Required work >> Restate all the entries exactly as they appear, apart from the pictures.

Data extract >>
=== Section Start ===
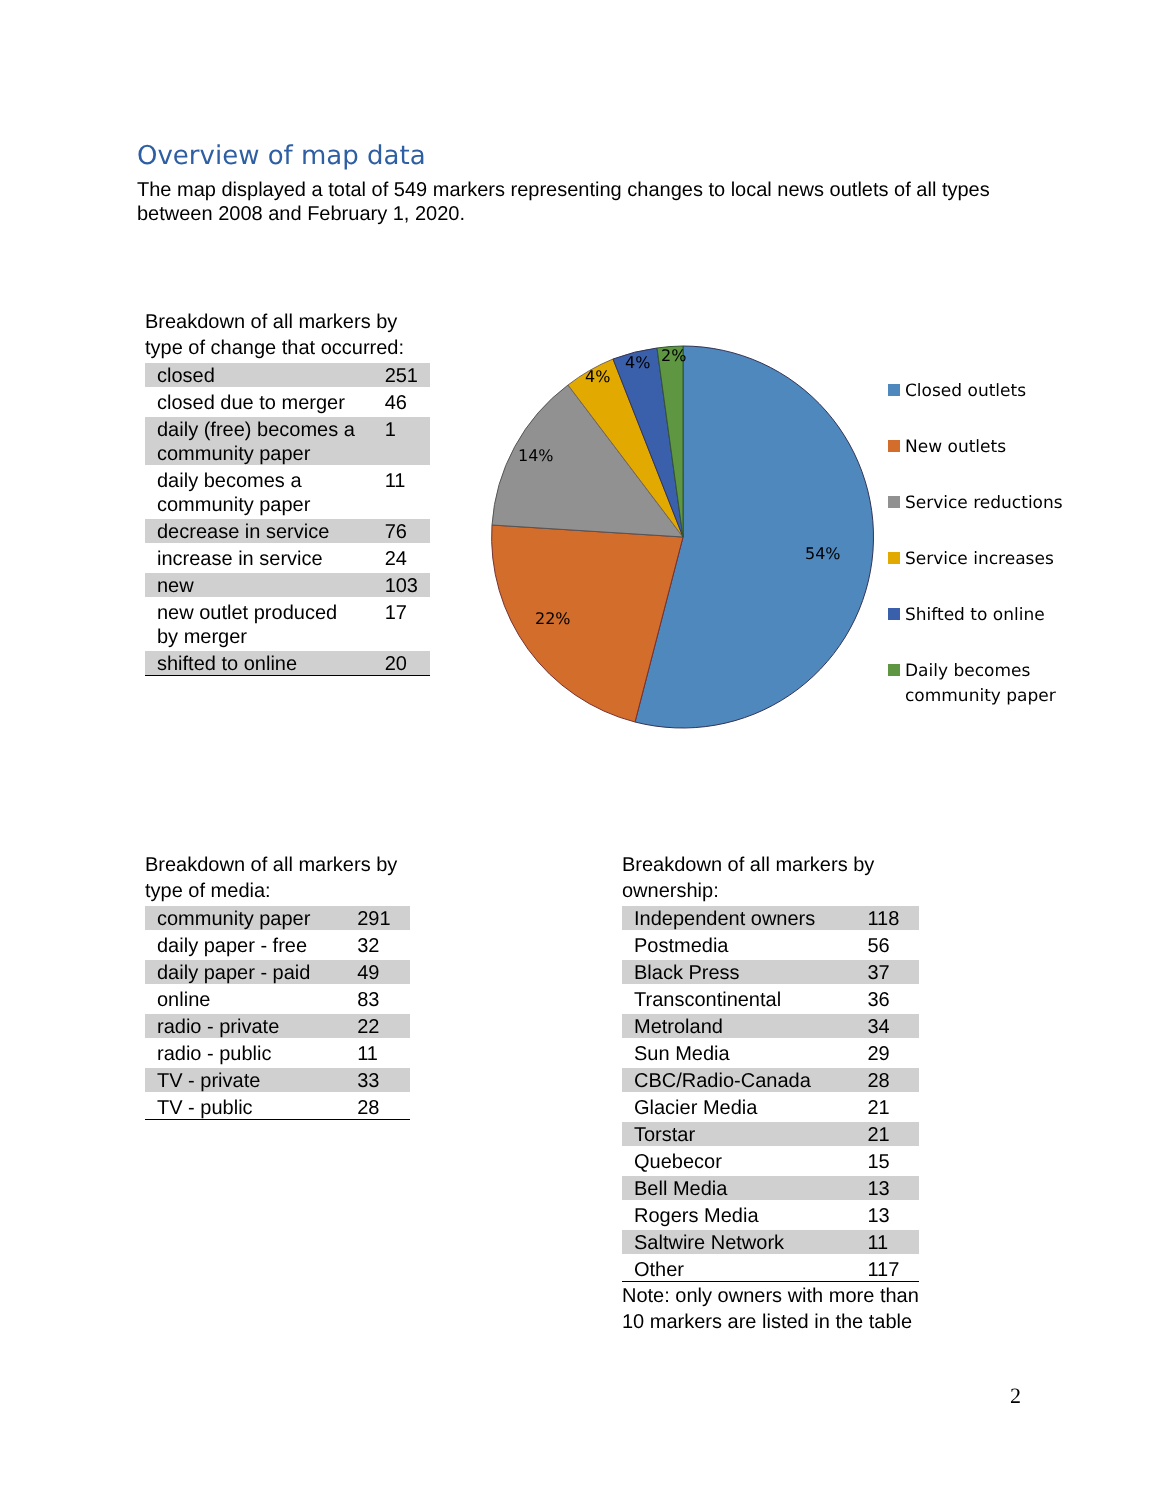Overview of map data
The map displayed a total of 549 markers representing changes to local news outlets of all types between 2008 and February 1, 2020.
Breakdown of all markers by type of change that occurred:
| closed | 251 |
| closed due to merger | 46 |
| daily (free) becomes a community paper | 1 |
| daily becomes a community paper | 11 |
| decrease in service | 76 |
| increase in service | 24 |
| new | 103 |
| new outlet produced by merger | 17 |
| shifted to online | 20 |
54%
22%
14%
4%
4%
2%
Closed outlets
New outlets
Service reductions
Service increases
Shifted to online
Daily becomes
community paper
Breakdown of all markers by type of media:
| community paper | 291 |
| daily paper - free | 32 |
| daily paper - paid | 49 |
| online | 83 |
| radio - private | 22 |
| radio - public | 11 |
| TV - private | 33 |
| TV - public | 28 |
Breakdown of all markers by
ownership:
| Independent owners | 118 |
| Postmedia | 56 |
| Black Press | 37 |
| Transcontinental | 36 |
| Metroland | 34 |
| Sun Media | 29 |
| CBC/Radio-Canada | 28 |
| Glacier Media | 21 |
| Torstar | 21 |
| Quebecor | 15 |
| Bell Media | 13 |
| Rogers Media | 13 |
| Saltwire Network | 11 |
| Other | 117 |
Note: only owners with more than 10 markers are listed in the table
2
=== Section End ===
Solved exercise >>
Overview of map data
The map displayed a total of 549 markers representing changes to local news outlets of all types between 2008 and February 1, 2020.
Breakdown of all markers by type of change that occurred:
| closed | 251 |
| closed due to merger | 46 |
| daily (free) becomes a community paper | 1 |
| daily becomes a community paper | 11 |
| decrease in service | 76 |
| increase in service | 24 |
| new | 103 |
| new outlet produced by merger | 17 |
| shifted to online | 20 |
54%
22%
14%
4%
4%
2%
Closed outlets
New outlets
Service reductions
Service increases
Shifted to online
Daily becomes
community paper
Breakdown of all markers by type of media:
| community paper | 291 |
| daily paper - free | 32 |
| daily paper - paid | 49 |
| online | 83 |
| radio - private | 22 |
| radio - public | 11 |
| TV - private | 33 |
| TV - public | 28 |
Breakdown of all markers by
ownership:
| Independent owners | 118 |
| Postmedia | 56 |
| Black Press | 37 |
| Transcontinental | 36 |
| Metroland | 34 |
| Sun Media | 29 |
| CBC/Radio-Canada | 28 |
| Glacier Media | 21 |
| Torstar | 21 |
| Quebecor | 15 |
| Bell Media | 13 |
| Rogers Media | 13 |
| Saltwire Network | 11 |
| Other | 117 |
Note: only owners with more than 10 markers are listed in the table
2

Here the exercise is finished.